--- Document excerpt ---

In this section we will work on the different models described in class. We will generate random graphs and study their properties.

* **Generate random graphs with the Uniform, Gilbert and Barabási-Albert models. Fix the number of nodes to the order of the studied graph. Adjust the rest of the parameters of the graph generation function to obtain graphs with similar number of edges.**

In [None]:
nedges = g_book.number_of_edges()
nnodes = g_book.number_of_nodes()
seed = 42
print(nnodes, nedges)

### Erdös-Rény: Uniform Model (gnm)

In [None]:
g_uniform = nx.gnm_random_graph(nnodes, nedges, seed=seed)
print(g_uniform.number_of_nodes(), g_uniform.number_of_edges())

### Erdös-Rény: Gilbert Model (gnp)


In [None]:
total_edges = nnodes*(nnodes-1)/2
g_gilbert = nx.gnp_random_graph(nnodes, p=nedges/total_edges, seed=seed)
print(g_gilbert.number_of_nodes(), g_gilbert.number_of_edges())

### Barabási-Albert Model



In [None]:
# we compute m
g_barbasi = nx.barabasi_albert_graph(n=nnodes, m=4, seed=seed)
print(g_barbasi.number_of_nodes(), g_barbasi.number_of_edges())

In [None]:
g_dict = {'Book': g_book, 'Uniform': g_uniform, 'Erdos': g_gilbert, 'Barbasi': g_barbasi}

* **💬 Show the order and size of the graph as well as the average degree and clustering coefficient of its nodes. Compute also the intervals between the maximum and minimum centralities for each family of synthetic graphs. Make a small report of the main metrics. Which random graph resembles more closely the graph from the books?**
     * You can set the graph generation using a random seed. This way, two different runs will generate exactly the same graph.

In [None]:
for k, g in g_dict.items():
	print("------", k, "------")
	print("Order of: {}".format(g.order()))
	print("Size of: {}".format(g.size()))
	print("Average degree of: {}".format(np.mean(list(dict(g.degree()).values()))))
	print("Average clustering coefficient: {}".format(nx.average_clustering(g)))

In [None]:
for k, g in g_dict.items():
	deg_centrality = nx.degree_centrality(g)

--- Input material ---

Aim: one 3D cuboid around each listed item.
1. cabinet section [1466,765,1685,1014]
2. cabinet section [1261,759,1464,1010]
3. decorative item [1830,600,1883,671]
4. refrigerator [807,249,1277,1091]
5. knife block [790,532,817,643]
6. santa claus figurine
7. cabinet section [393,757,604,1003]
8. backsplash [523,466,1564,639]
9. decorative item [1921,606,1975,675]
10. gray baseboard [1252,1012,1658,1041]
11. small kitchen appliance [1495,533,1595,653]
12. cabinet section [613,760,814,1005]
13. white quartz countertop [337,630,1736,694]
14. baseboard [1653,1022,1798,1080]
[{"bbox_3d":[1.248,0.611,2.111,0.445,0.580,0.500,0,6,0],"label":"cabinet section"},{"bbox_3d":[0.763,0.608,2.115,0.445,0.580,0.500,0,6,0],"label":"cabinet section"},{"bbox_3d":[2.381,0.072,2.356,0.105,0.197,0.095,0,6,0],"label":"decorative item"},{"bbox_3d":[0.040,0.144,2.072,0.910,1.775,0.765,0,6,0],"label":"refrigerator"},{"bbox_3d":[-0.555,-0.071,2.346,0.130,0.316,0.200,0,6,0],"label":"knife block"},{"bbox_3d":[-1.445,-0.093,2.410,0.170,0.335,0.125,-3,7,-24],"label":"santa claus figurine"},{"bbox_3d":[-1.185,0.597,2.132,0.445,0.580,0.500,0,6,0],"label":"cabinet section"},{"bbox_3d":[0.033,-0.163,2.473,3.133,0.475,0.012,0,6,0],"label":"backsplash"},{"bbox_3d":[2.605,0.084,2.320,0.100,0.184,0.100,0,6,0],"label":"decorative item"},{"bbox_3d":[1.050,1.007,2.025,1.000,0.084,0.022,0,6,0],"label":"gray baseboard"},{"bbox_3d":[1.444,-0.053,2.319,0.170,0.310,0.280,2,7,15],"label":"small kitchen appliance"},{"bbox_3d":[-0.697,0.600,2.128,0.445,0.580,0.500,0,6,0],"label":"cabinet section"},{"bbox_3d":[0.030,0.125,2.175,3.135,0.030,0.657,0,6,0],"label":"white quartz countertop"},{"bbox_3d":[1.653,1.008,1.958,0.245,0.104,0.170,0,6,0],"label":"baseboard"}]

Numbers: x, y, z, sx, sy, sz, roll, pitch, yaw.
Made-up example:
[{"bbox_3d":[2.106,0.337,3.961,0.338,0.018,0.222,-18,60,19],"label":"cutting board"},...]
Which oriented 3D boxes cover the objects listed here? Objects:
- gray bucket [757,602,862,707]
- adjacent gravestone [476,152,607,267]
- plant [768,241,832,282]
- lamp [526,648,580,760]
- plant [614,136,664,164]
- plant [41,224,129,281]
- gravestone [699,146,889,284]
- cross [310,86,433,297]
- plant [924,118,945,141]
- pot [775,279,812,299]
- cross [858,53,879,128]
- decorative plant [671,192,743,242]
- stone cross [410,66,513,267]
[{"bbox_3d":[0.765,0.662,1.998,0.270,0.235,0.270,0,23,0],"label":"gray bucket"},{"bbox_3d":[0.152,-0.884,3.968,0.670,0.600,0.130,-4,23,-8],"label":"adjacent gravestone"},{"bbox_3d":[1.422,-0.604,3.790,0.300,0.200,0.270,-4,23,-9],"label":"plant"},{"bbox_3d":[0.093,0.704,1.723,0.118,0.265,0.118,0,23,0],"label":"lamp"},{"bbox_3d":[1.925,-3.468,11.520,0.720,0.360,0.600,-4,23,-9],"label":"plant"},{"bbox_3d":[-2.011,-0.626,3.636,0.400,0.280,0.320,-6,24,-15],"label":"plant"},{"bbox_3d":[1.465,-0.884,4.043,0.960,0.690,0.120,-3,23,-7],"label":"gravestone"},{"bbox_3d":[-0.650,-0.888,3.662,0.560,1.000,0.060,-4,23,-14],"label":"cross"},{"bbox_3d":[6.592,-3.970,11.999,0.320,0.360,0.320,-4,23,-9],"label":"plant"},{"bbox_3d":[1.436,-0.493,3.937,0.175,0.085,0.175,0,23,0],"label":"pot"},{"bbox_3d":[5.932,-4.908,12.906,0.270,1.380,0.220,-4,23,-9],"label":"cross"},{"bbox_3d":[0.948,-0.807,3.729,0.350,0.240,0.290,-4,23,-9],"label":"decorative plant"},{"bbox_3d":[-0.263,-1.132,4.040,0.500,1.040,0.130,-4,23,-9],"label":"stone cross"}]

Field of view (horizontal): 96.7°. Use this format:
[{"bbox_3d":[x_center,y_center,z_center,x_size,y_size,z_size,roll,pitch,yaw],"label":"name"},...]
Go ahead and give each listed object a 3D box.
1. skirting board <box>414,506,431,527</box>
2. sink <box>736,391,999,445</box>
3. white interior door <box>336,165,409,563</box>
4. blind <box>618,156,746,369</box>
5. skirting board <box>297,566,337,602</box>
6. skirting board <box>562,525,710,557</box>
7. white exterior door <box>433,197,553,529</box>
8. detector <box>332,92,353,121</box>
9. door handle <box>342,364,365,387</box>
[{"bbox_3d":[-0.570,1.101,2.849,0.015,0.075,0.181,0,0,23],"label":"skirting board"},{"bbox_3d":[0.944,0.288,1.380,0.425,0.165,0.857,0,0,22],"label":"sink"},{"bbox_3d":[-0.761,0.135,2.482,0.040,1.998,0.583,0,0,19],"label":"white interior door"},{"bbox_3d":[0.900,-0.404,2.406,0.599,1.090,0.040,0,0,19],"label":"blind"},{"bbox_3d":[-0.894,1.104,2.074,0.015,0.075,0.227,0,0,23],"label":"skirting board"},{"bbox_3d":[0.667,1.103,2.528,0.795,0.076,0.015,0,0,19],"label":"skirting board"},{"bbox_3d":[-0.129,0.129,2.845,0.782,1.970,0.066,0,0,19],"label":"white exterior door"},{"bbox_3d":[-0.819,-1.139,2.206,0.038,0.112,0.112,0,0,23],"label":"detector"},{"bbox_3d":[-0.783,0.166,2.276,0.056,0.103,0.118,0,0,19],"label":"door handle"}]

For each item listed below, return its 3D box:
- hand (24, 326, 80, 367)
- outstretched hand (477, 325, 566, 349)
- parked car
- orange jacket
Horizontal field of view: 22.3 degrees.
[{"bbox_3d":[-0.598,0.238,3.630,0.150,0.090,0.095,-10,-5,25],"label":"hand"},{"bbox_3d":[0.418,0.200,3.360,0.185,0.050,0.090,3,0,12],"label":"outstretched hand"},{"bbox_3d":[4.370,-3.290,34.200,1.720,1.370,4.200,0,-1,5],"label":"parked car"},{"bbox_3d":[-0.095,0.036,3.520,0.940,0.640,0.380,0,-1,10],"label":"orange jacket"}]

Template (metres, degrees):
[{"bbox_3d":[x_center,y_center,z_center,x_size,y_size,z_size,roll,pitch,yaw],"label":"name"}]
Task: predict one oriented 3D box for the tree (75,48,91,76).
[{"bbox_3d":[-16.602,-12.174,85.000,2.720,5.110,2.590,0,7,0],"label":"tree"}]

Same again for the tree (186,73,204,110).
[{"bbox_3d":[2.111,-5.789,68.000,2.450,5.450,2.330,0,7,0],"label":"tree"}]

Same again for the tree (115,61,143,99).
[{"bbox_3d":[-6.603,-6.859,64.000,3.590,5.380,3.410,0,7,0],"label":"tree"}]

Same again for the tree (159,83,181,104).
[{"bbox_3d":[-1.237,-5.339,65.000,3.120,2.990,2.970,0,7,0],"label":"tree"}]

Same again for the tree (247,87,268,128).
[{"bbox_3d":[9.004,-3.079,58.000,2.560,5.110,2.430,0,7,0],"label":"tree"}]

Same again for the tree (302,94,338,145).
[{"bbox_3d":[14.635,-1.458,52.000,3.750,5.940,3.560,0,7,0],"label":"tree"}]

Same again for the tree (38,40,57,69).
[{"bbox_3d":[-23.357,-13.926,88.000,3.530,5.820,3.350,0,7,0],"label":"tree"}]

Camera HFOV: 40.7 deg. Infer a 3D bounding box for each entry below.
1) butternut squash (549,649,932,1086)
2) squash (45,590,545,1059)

---

Exercises:
A: For each statement below, decide whether it agrees with the random graphs notebook excerpt, and answer yes or no with the exact words from that excerpt that settle it. (i) The variable seed is given the value 42. (ii) The Gilbert model graph is built with nx.gnm_random_graph. (iii) In g_dict, the Gilbert graph is stored under the key 'Gilbert'.
B: Please copy out the rows from the line with "Numbers: x, y, z, sx, sy, sz, roll, pitch, yaw." up to and including the line with "- plant [924,118,945,141]".

Answers for this exercise:
A:
(i) Yes: "seed = 42"
(ii) No: "g_gilbert = nx.gnp_random_graph(nnodes, p=nedges/total_edges, seed=seed)"
(iii) No: "'Erdos': g_gilbert"

B:
Numbers: x, y, z, sx, sy, sz, roll, pitch, yaw.
Made-up example:
[{"bbox_3d":[2.106,0.337,3.961,0.338,0.018,0.222,-18,60,19],"label":"cutting board"},...]
Which oriented 3D boxes cover the objects listed here? Objects:
- gray bucket [757,602,862,707]
- adjacent gravestone [476,152,607,267]
- plant [768,241,832,282]
- lamp [526,648,580,760]
- plant [614,136,664,164]
- plant [41,224,129,281]
- gravestone [699,146,889,284]
- cross [310,86,433,297]
- plant [924,118,945,141]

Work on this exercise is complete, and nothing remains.